Just today Obama wrapped up Florida too, giving him 29 more EVs than we predicted. Still, Florida was the closest vote in the nation, and for all 50 other entities — 49 states plus Washington D.C. — we predicted the correct outcome back in February. The model was not 100% confident about every state of course, formally expecting to get 6.8 wrong, and rating Florida the most likely state to flip from red to blue. The Hummel-Rothschild model, based only on a handful of variables like approval rating and second-quarter economic trends, completely ignored everything else of note, including money, debates, bail outs, binders, third-quarter numbers, and more than 47% of all surreptitious recordings. Yet it came within 74,000 votes of sweeping the board. Think about that the next time you hear an “obvious” explanation for why Obama won (his data was biggi-er!) or why Romney failed (too much fundraising!).

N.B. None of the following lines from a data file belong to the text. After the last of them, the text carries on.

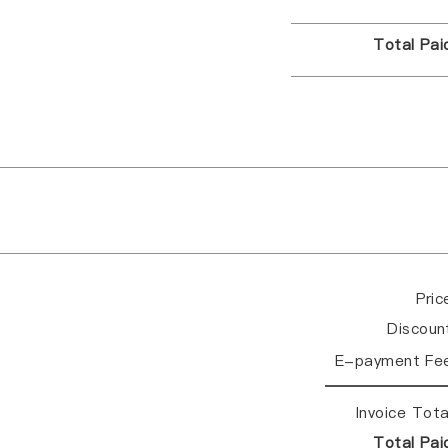
Total Pa
Pri
Discou
E-payment Fe
Invoice Tot
Total Pa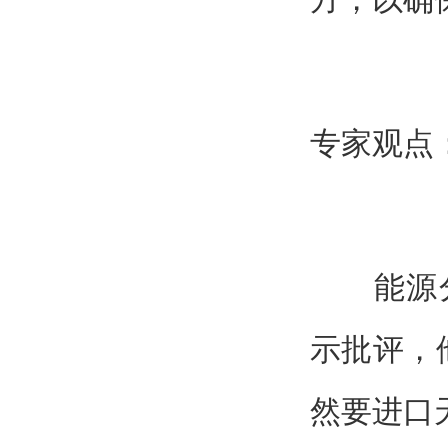
专家观点
能源分析师
示批评，
然要进口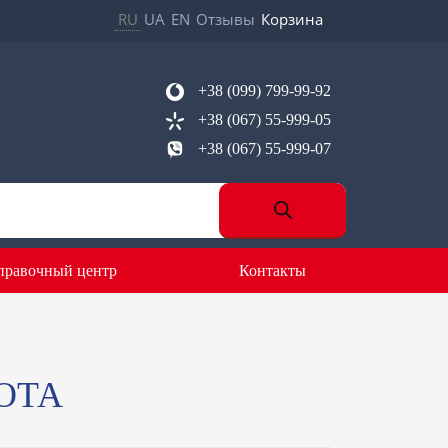
RU
UA
EN
Отзывы
Корзина
+38 (099) 799-99-92
+38 (067) 55-999-05
+38 (067) 55-999-07
правочный центр
Контакты
ОТА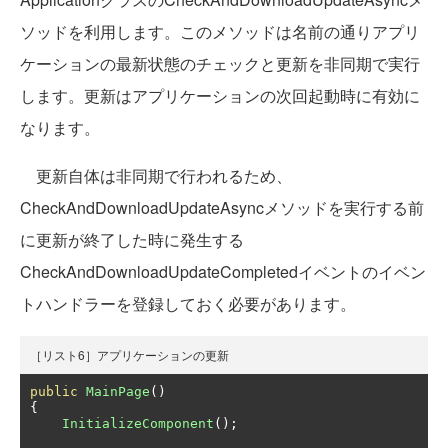
ソッドを利用します。このメソッドは名前の通りアプリ
ケーションの最新状態のチェックと更新を非同期で実行
します。更新はアプリケーションの次回起動時に有効に
なります。
更新自体は非同期で行われるため、
CheckAndDownloadUpdateAsyncメソッドを実行する前
に更新が終了した時に発生する
CheckAndDownloadUpdateCompletedイベントのイベン
トハンドラーを登録しておく必要があります。
［リスト6］アプリケーションの更新
public
MainPage
()
{
InitializeComponent
();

Kudos to Nate Silver, Simon Jackman, Drew Linzer, and Sam Wang for predicting all 51 states correctly on election eve.
As Felix Salmon said, “The dominant narrative, the day after the presidential election, is the triumph of the quants.” Mashable’s Chris Taylor remarked, “here is the absolute, undoubted winner of this election: Nate Silver and his running mate, big data.” ReadWrite declared, “This is about the triumph of machines and software over gut instinct. The age of voodoo is over.” The new news quants “bring their own data” and represent a refreshing trend in media toward accountability at least, if not total objectivity, away from rhetoric and anecdote. We need more people like them. Whether you agree or not, their kind — our kind — will proliferate.

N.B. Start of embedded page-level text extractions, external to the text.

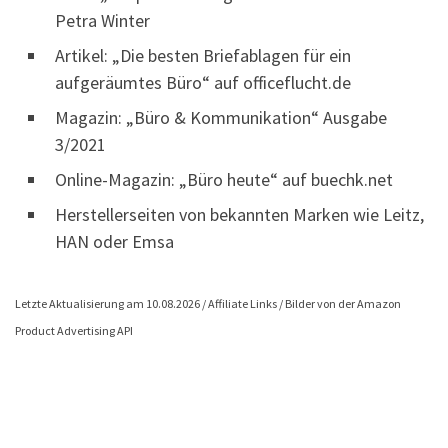
Petra Winter
Artikel: „Die besten Briefablagen für ein
aufgeräumtes Büro“ auf officeflucht.de
Magazin: „Büro & Kommunikation“ Ausgabe
3/2021
Online-Magazin: „Büro heute“ auf buechk.net
Herstellerseiten von bekannten Marken wie Leitz,
HAN oder Emsa
Letzte Aktualisierung am 10.08.2026 / Affiliate Links / Bilder von der Amazon
Product Advertising API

Congrats to David, Patrick, Chris, Yahoo! News, and the entire Signal team for going out on a limb, taking significant heat for it, and correctly predicting 50 out of 51 states and an Obama victory nearly nine months prior to the election.

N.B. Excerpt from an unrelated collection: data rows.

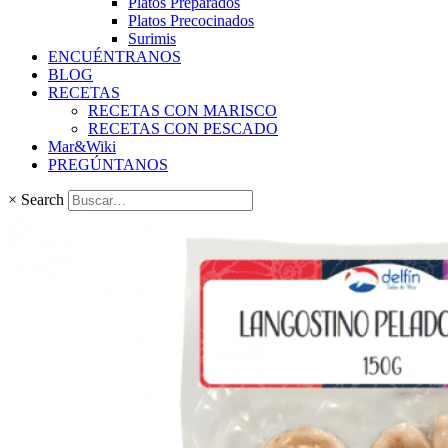
Platos Preparados
Platos Precocinados
Surimis
ENCUÉNTRANOS
BLOG
RECETAS
RECETAS CON MARISCO
RECETAS CON PESCADO
Mar&Wiki
PREGÚNTANOS
×
Search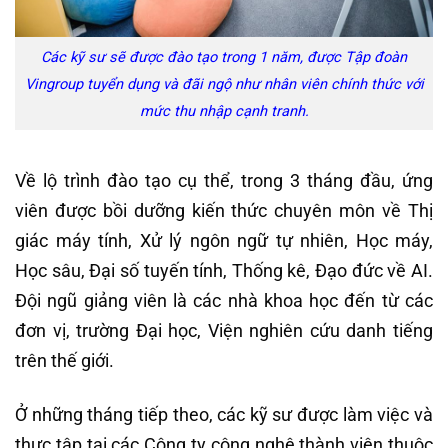
Các kỹ sư sẽ được đào tạo trong 1 năm, được Tập đoàn
Vingroup tuyển dụng và đãi ngộ như nhân viên chính thức với
mức thu nhập cạnh tranh.
Về lộ trình đào tạo cụ thể, trong 3 tháng đầu, ứng
viên được bồi dưỡng kiến thức chuyên môn về Thị
giác máy tính, Xử lý ngôn ngữ tự nhiên, Học máy,
Học sâu, Đại số tuyến tính, Thống kê, Đạo đức về AI.
Đội ngũ giảng viên là các nhà khoa học đến từ các
đơn vị, trường Đại học, Viện nghiên cứu danh tiếng
trên thế giới.
Ở những tháng tiếp theo, các kỹ sư được làm việc và
thực tập tại các Công ty công nghệ thành viên thuộc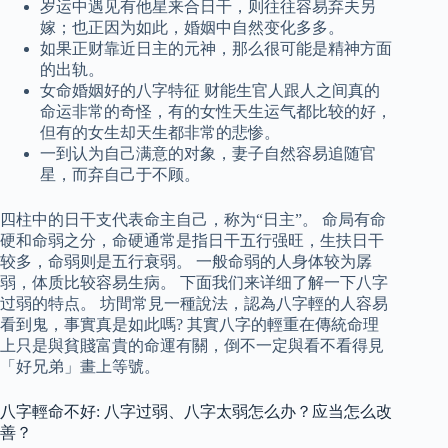
岁运中遇见有他星来合日干，则往往容易弃夫另
嫁；也正因为如此，婚姻中自然变化多多。
如果正财靠近日主的元神，那么很可能是精神方面
的出轨。
女命婚姻好的八字特征 财能生官人跟人之间真的
命运非常的奇怪，有的女性天生运气都比较的好，
但有的女生却天生都非常的悲惨。
一到认为自己满意的对象，妻子自然容易追随官
星，而弃自己于不顾。
四柱中的日干支代表命主自己，称为“日主”。 命局有命
硬和命弱之分，命硬通常是指日干五行强旺，生扶日干
较多，命弱则是五行衰弱。 一般命弱的人身体较为孱
弱，体质比较容易生病。 下面我们来详细了解一下八字
过弱的特点。 坊間常見一種說法，認為八字輕的人容易
看到鬼，事實真是如此嗎? 其實八字的輕重在傳統命理
上只是與貧賤富貴的命運有關，倒不一定與看不看得見
「好兄弟」畫上等號。
八字輕命不好: 八字过弱、八字太弱怎么办？应当怎么改
善？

 Here was the day-before guest list for the February 15 Yahoo! press dinner, though one or two didn’t make it:
– New York Times, John Markoff
– New York Times, David Corcoran
– Fast Company, EB Boyd
– Forbes, Tomio Geron
– MIT Tech Review, Tom Simonite
– New Scientist, Jim Giles
– Scobleizer, Robert Scoble
– WIRED, Cade Metz
– Bloomberg/BusinessWeek, Doug MacMillan
– Reuters, Alexei Oreskovic
– San Francisco Chronicle, James Temple
 The extended Signal cast included Kim Farrell, Kim Capps-Tanaka, Sebastien Lahaie, Miro Dudik, Patrick Hummel, Alex Jaimes, Ingemar Weber, Ana-Maria Popescu, Peter Mika, Rob Barrett, Thomas Kelly, Chris Suellentrop, Hillary Frey, EJ Lao, Steve Enders, Grant Wong, Paula McMahon, Shirish Anand, Laura Davis, Mridul Muralidharan, Navneet Nair, Arun Kumar, Shrikant Naidu, and Sudar Muthu.
 Although I continue to be amazed at how greener the grass is at Microsoft compared to Yahoo!, my one significant regret is not being able to see The Signal project through to its natural conclusion. Although The Signal blog was by no means the sole product of the project, it was certainly the hub. In the end, I wrote 22 articles and David Rothschild at least three times that many.